C'était mon premier passage au Colisée, que j'aperçois régulièrement de l'autobus sur le chemin d'Ottawa. Il fait très sombre à l'intérieur et on songe immanquablement à la comparaison classique entre la visite d'une salle obscure pour admirer des images en mouvement et la caverne de la préhistoire que nos aïeux visitaient pour succomber à la fascination des fresques pariétales, presque animées par les lueurs mouvantes des torches et lampes à huile.

N’y a-t-il pas un charme supplémentaire à l’expérience cinématographique quand elle a lieu dans un lieu écarté? quand on sait que la forêt toute proche abrite de nombreuses bêtes qui ont dû fuir le reste de l’île, dont les rivières et les lacs précolombiens ont presque entièrement disparu depuis le XIXe siècle?

Le peuplement a grignoté d’abord le pourtour de l’île, au sud comme au nord. Même un parc comme celui de l’Île-de-la-Visitation est faussement sauvage, car il cache de nombreux vestiges bâtis, en plus de faire partie intégrante d’une infrastructure hydroélectrique. Néanmoins, quelques animaux y élisent domicile. J’y ai photographié le 21 juillet dernier ce bihoreau gris (ci-contre) qui prenait ses aises dans les ruines des anciens moulins du Sault-au-Récollet. Les sentiers du parc aboutissent toutefois à un déversoir (ci-dessous) — ou évacuateur de crue — qui permet de contrôler le niveau de la retenue du barrage moderne jeté en travers de la rivière des Prairies. Cette centrale de 48 MW date de 1929, mais elle est loin d'être la plus ancienne des structures qui ceinturent l'île. Les ports successifs, depuis l'humble rade du Régime français jusqu'au grand port commercial actuel, sans oublier toutes les marinas, ont grugé une part grandissante du littoral au fil des ans. Ensuite, il y a eu les canaux, en particulier celui de Lachine, puis les ponts, ferroviaires ou routiers, puis les débouchés des égouts ou les prises d'eau pour les aqueducs... Petit à petit, toutes les berges ou presque ont été occupées par des maisons, des hangars et entrepôts, des silos, des commerces, des parcs, des condos... De nos jours, un piéton vivant au centre-ville aura du mal à rejoindre un pan de berge naturelle.J’y pensais en m’arrêtant à Sainte-Anne-de-Bellevue, patrie temporaire au XVIIIe s. de mes ancêtres Chevrier et Charlebois qui s’établirent ensuite sur la terre ferme, de Vaudreuil à Rigaud. Après un souper hâtif, il était encore temps d’admirer les digues, les viaducs et les écluses qui donnent sur le lac des Deux-Montagnes. Plus tard, en longeant le Saint-Laurent de l'embouchure du canal de Lachine jusqu'aux rapides que le canal contournait, on pouvait évoquer toutes les conséquences de ces rapides qui ont fait de Ville-Marie le terminus de la navigation océanique, forçant le creusement du canal et dictant le tracé du premier chemin de fer canadien qui aboutissait en face des rapides.

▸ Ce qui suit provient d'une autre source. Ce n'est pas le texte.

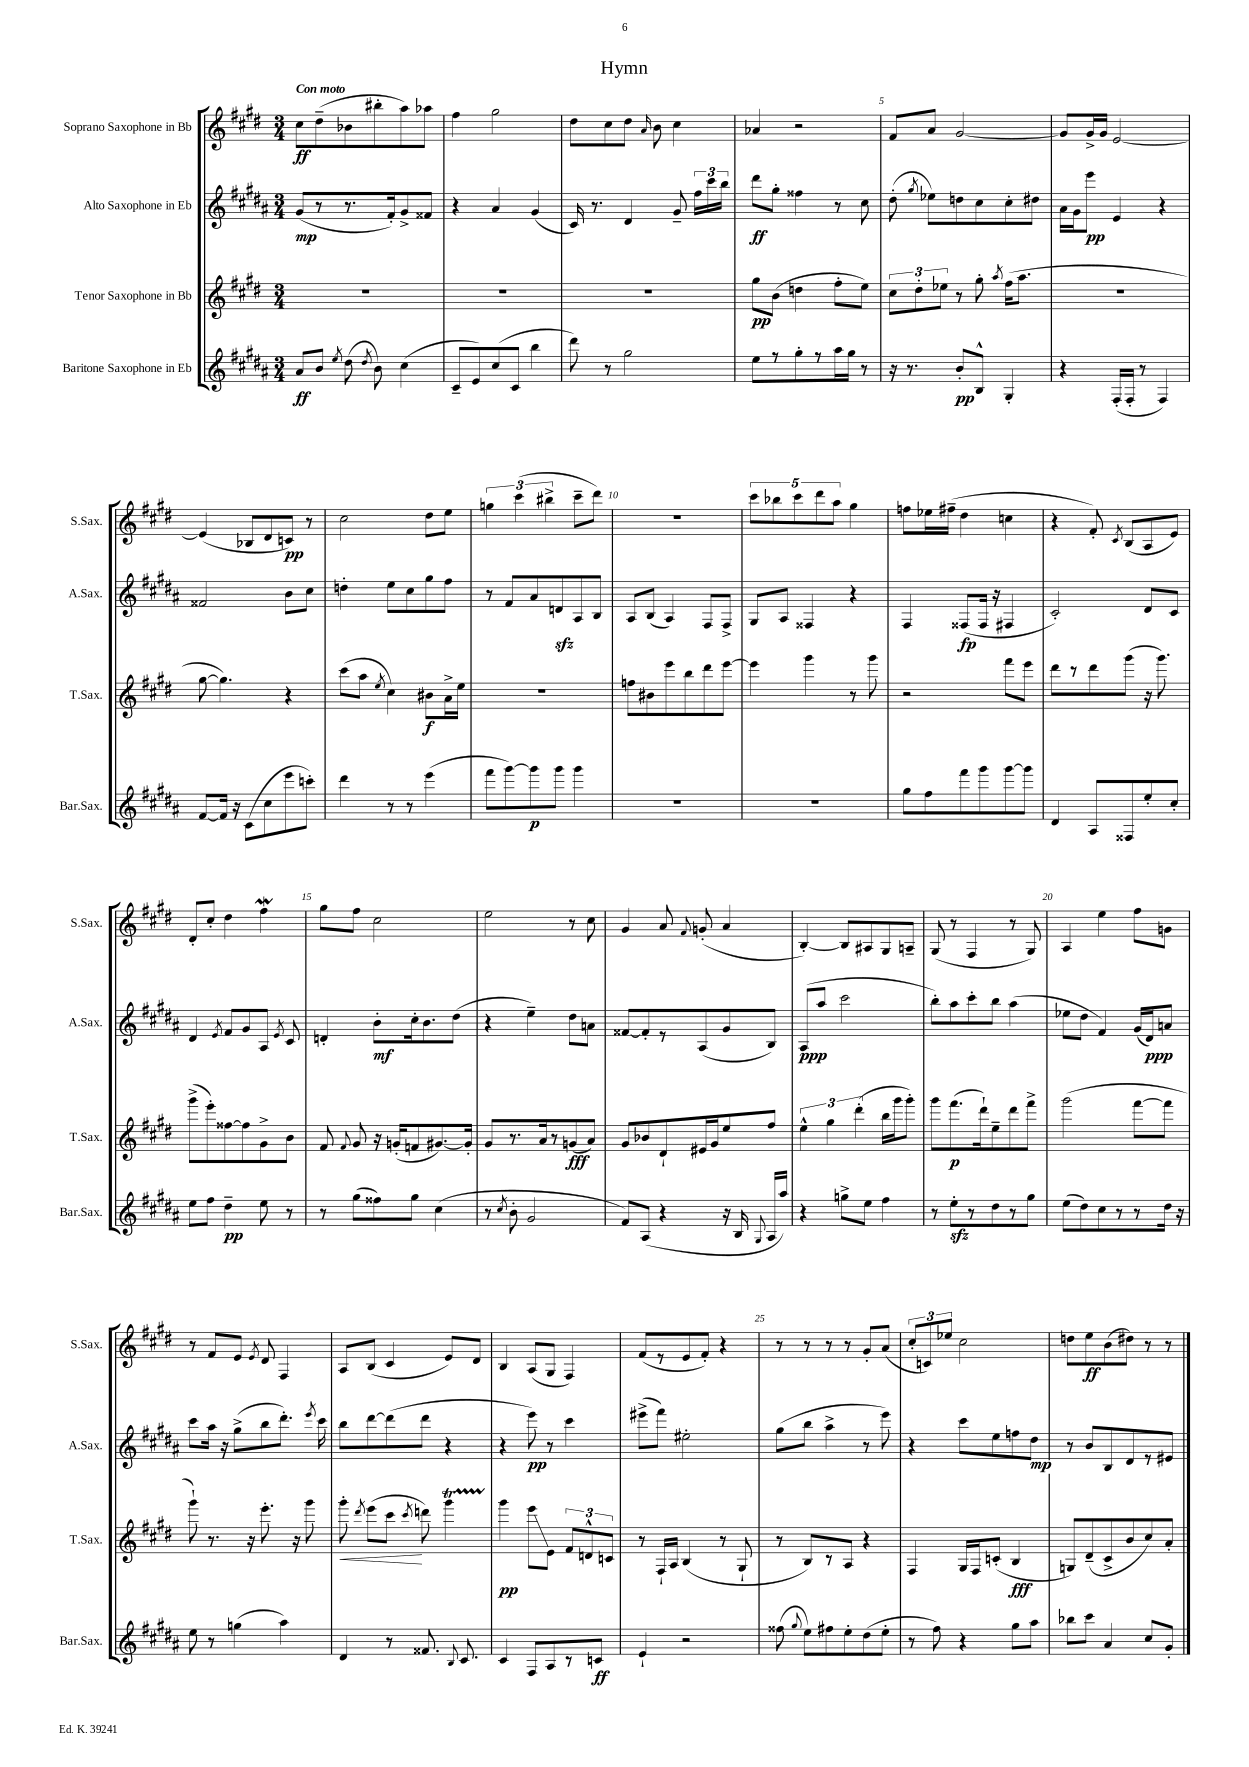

**kern	**kern	**kern	**kern
*staff4	*staff3	*staff2	*staff1
*clefG2	*clefG2	*clefG2	*clefG2
*k[f#c#g#d#a#]	*k[f#c#g#d#]	*k[f#c#g#d#a#]	*k[f#c#g#d#]
*M3/4	*M3/4	*M3/4	*M3/4
8a#	2.r	(8g#	8cc#
8b	.	8r	(8dd#~
8qee	.	.	.
(8dd#	.	8.r	8b-
8qdd#	.	.	.
8b)	.	.	8bb#'
.	.	16f#')	.
(4cc#	.	8g#^	8aa)
.	.	8f##	8aa-
=	=	=	=
8c#~	2.r	4r	4ff#
8e)	.	.	.
(8cc#	.	4a#	2gg#
8c#	.	.	.
4bb	.	(4g#	.
=	=	=	=
8ddd#)	2.r	16c#)	8dd#
.	.	8.r	.
8r	.	.	8cc#
2gg#	.	4d#	8dd#
.	.	.	16qqa
.	.	.	8b
.	.	8g#~	4cc#
.	.	24ff#	.
.	.	24ccc#	.
.	.	24bb	.
=	=	=	=
8ee	8gg#	8ddd#	4a-
8r	(8b	8gg#'	.
8gg#'	4dd	4ff##	2r
8r	.	.	.
16aa#	8ff#'	8r	.
16gg#	.	.	.
8r	8ee)	8cc#	.
=	=	=	=
16r	12cc#	(8dd#'	8f#
8.r	.	.	.
.	12dd#'	.	.
.	.	8qgg#	.
.	.	8ee-)	8a
.	12ee-	.	.
8b'	8r	8dd	[2g#
8B^^	8gg#'	8cc#	.
.	8qaa	.	.
4G#'	(16ff#	8cc#'	.
.	8.aa	.	.
.	.	8dd#	.
=	=	=	=
4r	2.r	16a#	8g#]
.	.	16g#	.
.	.	8eee	16g#^
.	.	.	16g#
(16F#'	.	4e	[2e
16F#'	.	.	.
8r	.	.	.
4F#)	.	4r	.
=	=	=	=
[8f#	[8gg#	2f##	(4e]
16f#]	4.gg#])	.	.
16r	.	.	.
(8c#	.	.	8B-
8cc#	.	.	8d#
8eee	4r	8b	8c)
8ccc')	.	8cc#	8r
=	=	=	=
4ddd#	(8ccc#	4dd'	2cc#
.	8aa	.	.
.	8qee	.	.
8r	4cc#)	8ee	.
8r	.	8cc#	.
(4eee	8b#	8gg#	8dd#
.	16a^	8ff#	8ee
.	16ee	.	.
=	=	=	=
8fff#	2.r	8r	6gg
[8ggg#)	.	8f#	.
.	.	.	(6ccc#
8ggg#]	.	8a#	.
.	.	.	6bb#^
8ggg#	.	8d	.
4ggg#	.	8A#	8ccc#~
.	.	8B	8ddd#)
=	=	=	=
2.r	8ff	8A#	2.r
.	8b#	(8B	.
.	8eee	4A#)	.
.	8bb	.	.
.	8ddd#	8F#	.
.	[8eee	8F#^	.
=	=	=	=
2.r	4eee]	8G#	10ccc#
.	.	.	10bb-
.	.	8A#	.
.	.	.	10ccc#
.	4ggg#	4F##	.
.	.	.	10ddd#
.	.	.	10aa
.	8r	4r	4gg#
.	8ggg#	.	.
=	=	=	=
8gg#	2r	4F#	8ff
8ff#	.	.	16ee-
.	.	.	(16ff#~
8fff#	.	(8F##	4dd#
8ggg#	.	16F##	.
.	.	16r	.
[8ggg#	8fff#	4F#	4cc
8ggg#]	8eee	.	.
=	=	=	=
4d#	8ddd#	2c#')	4r
.	8r	.	.
8A#	8ddd#	.	8f#')
.	.	.	8qc#
8F##	(8ggg#	.	(8B
8ee'	16r	8d#	8A
.	8.ggg#)	.	.
8cc#'	.	8c#	8e)
=	=	=	=
8ee	(8ggg#^	4d#	8d#'
8ff#	8eee')	.	8cc#'
.	.	8qe	.
4dd#~	[8ff##	8f#	4dd#
.	8ff##]	8g#	.
8ee	8g#^	8A#	4ff#
.	.	8qe	.
8r	8b	8c#	.
=	=	=	=
8r	8f#	4d'	8gg#
.	8qqf#	.	.
(8gg#	8g#	.	8ff#
8ff##)	16r	8b'	2cc#
.	(16g'	.	.
8gg#	8f	16cc#'	.
.	.	8.b	.
(4cc#	[8.g#)	.	.
.	.	(8dd#	.
.	16g#']	.	.
=	=	=	=
8r	8g#	4r	2ee
8qcc#	.	.	.
8b'	8.r	.	.
2g#	.	4ee~)	.
.	16a	.	.
.	8r	.	.
.	(8g	8dd#	8r
.	8a)	8a	8cc#
=	=	=	=
8f#)	8g#	[8f##	4g#
(8A#	8b-	8f##']	.
4r	8d#`	8r	8a
.	.	.	8qqf#
.	16e#	(8A#	(8g'
.	16g#	.	.
16r	8ee	8g#	4a
16B	.	.	.
8qqG#	.	.	.
16A#	8ff#	8B)	.
16aa#)	.	.	.
=	=	=	=
4r	6ee^^	(8A#	[4B')
.	.	8aa#	.
.	6gg#	.	.
8gg^	.	2ccc#	8B]
.	(6ddd#'	.	.
8ee	.	.	8A#
4ff#	16bb	.	8G#
.	16ggg#	.	.
.	8ggg#')	.	8A~
=	=	=	=
8r	8ggg#	8bb')	(8G#
8ee'	(8.fff#	8aa#	8r
8r	.	8ccc#'	4F#
.	16ddd#`)	.	.
8dd#	8ee~	8bb	.
8r	8ddd#	(4aa#	8r
8gg#	8fff#^	.	8G#)
=	=	=	=
(8ee	(2ggg#	8ee-	4A
8dd#)	.	8dd#	.
8cc#	.	4f#)	4ee
8r	.	.	.
8r	[8fff#	(16g#	8ff#
.	.	16d#)	.
16dd#	8fff#]	8a	8g
16r	.	.	.
=	=	=	=
8ee	8ggg#`)	8ccc#	8r
8r	8.r	16aa#	8f#
.	.	16r	.
(4gg	.	(8gg#^	8e
.	16r	.	.
.	.	.	8qe
.	8.eee'	8bb	8d#
4aa#)	.	8.ddd#')	4F#
.	16r	.	.
.	8ggg#	.	.
.	.	8qeee	.
.	.	16ccc#	.
=	=	=	=
4d#	8ggg#'	8bb	8A
.	8qddd#	.	.
.	(8eee	[8ddd#	(8B
8r	8ccc#	(8ddd#]	4c#
.	8qccc#	.	.
8.f##	8ddd)	8ddd#	.
.	4ggg#	4r	8e)
8qqB	.	.	.
8.c#	.	.	.
.	.	.	8d#
=	=	=	=
4c#	4ggg#	4r	4B
8F#	8eee	8eee)	(8A
8A#	8e	8r	8G#
8r	12f#	4ccc#	4F#)
.	12d^^	.	.
8c	.	.	.
.	12c	.	.
=	=	=	=
4e`	8r	(8eee#^	(8f#
.	16F#`	8fff#)	8r
.	16A	.	.
2r	(4B	2ee#'	8e
.	.	.	8f#')
.	8r	.	4r
.	8G#`	.	.
=	=	=	=
(8ff##	8r	(8gg#	8r
8qqgg#	.	.	.
8ee)	8B)	8bb	8r
8ff#	8r	4aa#^	8r
8ee'	8A	.	8r
(8dd#	4r	8r	8g#'
8ee'	.	8eee)	(8a
=	=	=	=
8r	4F#	4r	12cc#'
.	.	.	12c)
8ff#)	.	.	.
.	.	.	12ee-
4r	16G#	8ccc#	2cc#
.	16F#	.	.
.	(8c'	8ee	.
8gg#	4B	8ff	.
8aa#	.	8dd#	.
=	=	=	=
8bb-	8G)	8r	8dd
8ccc#	(8d#~	8b	8ee
4a#	8c#^	8B	(8b
.	8b	8d#	8dd#)
8cc#	8cc#)	8r	8r
8g#'	8a'	8e#	8r
==	==	==	==
*-	*-	*-	*-
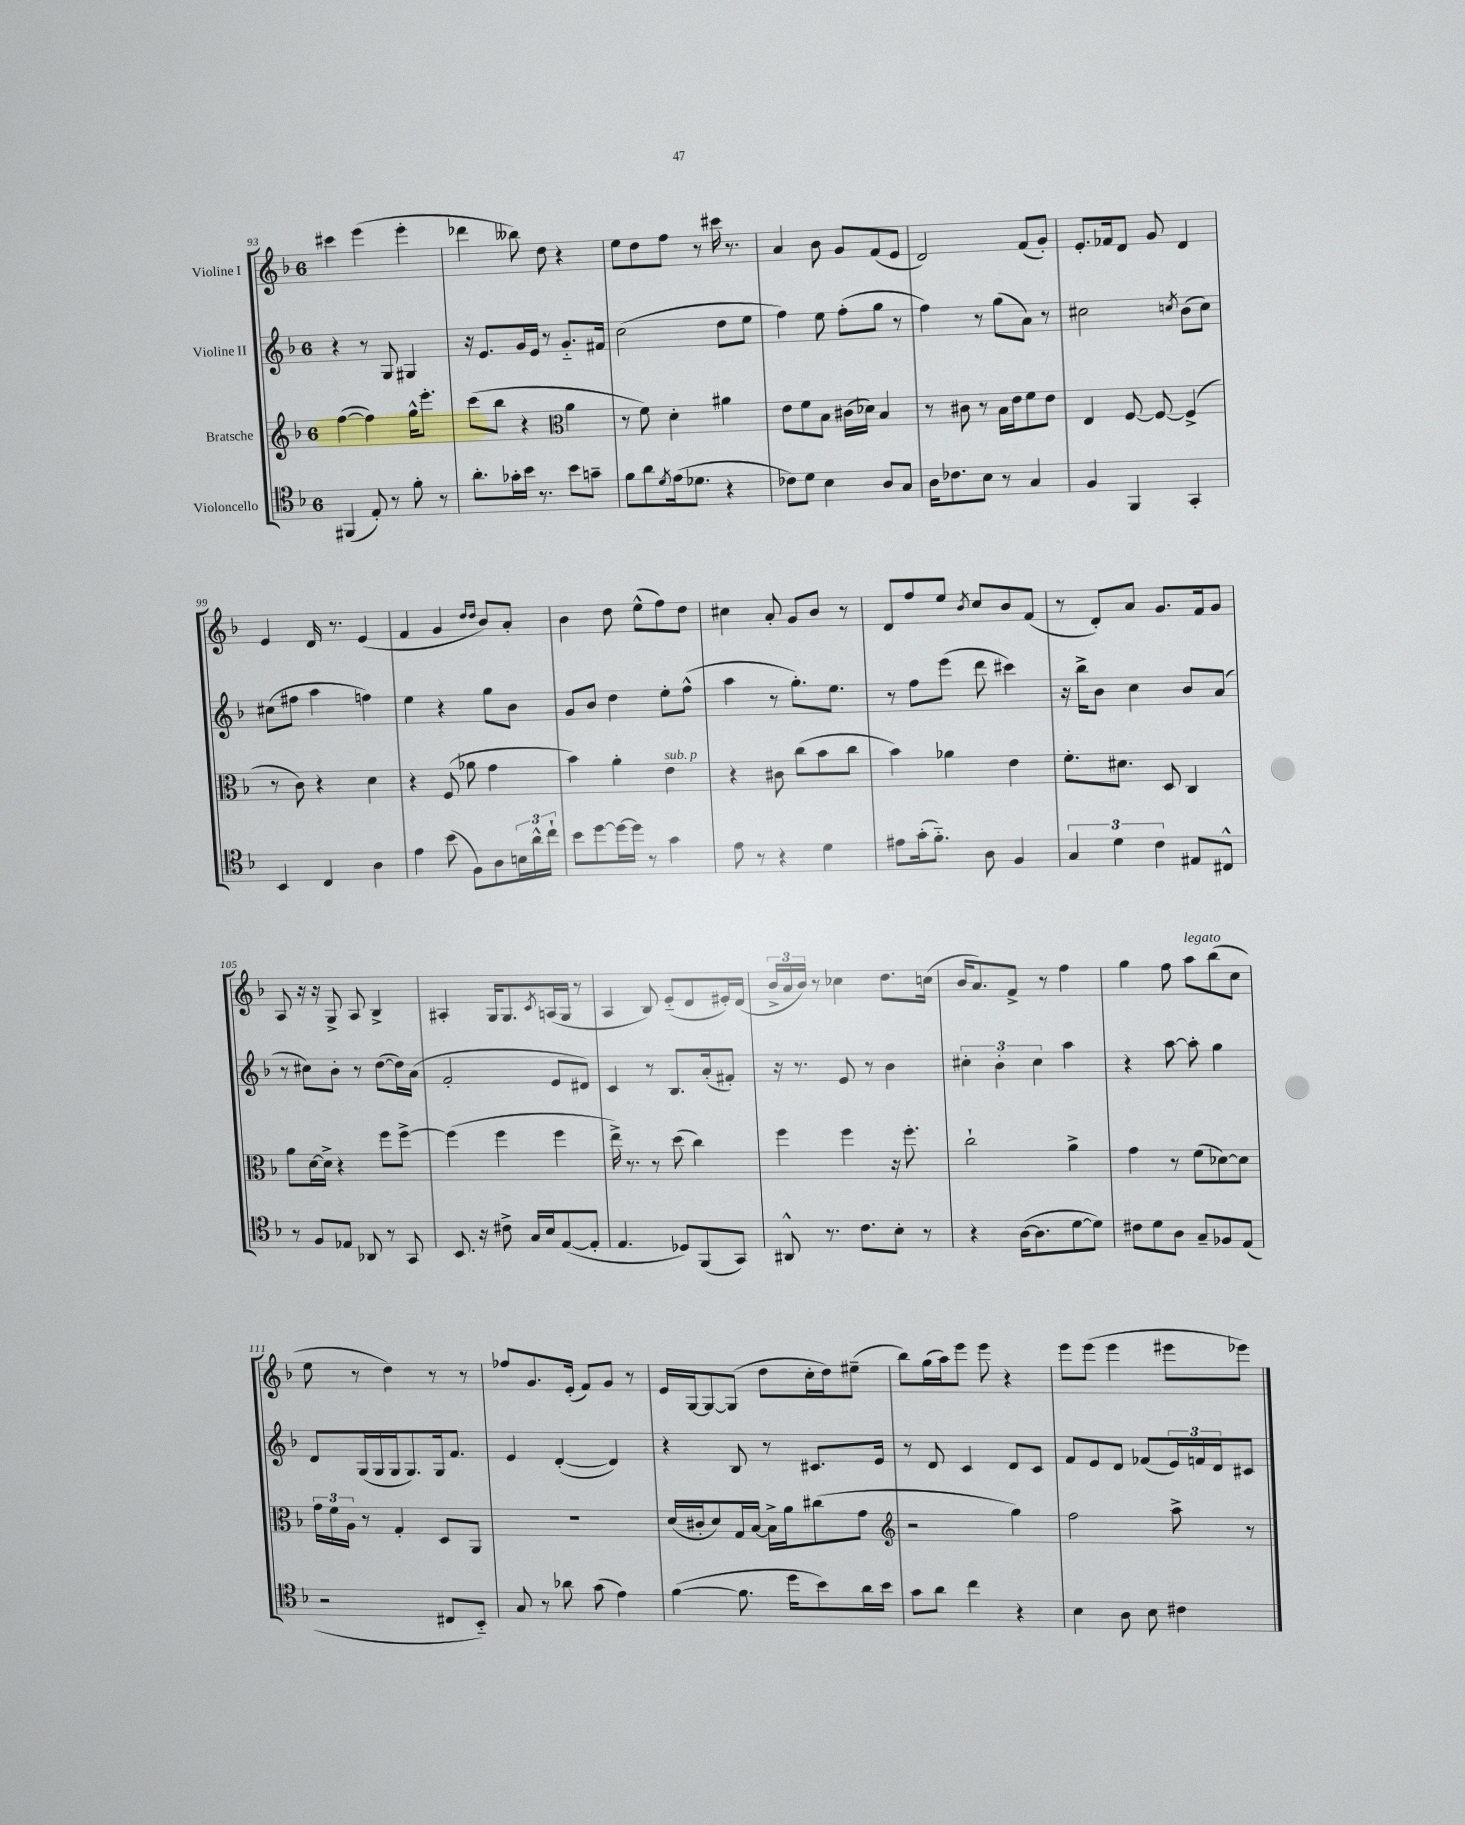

Mais si les exigences du commerce fluvial, l'attrait des propriétés au bord de l'eau et les besoins en électricité ont entraîné le développement des berges avant d'affecter l'intérieur de l'île , c'est aujourd'hui l'étalement urbain qui pourrait renouveler le sursis dont les boisés loin des berges ont bénéficié. Cela peut sembler paradoxal, mais cet étalement urbain qui empiète sur les champs et les bois des basses terres laurentiennes est si pressé qu'il sauve un peu l'île de Montréal en réduisant la pression exercée sur les dernières terres sauvages de l'île. Si on ne peut pas lutter contre cette tendance, espérons qu'on en profitera pour sauver le plus possible de l'environnement de l'archipel.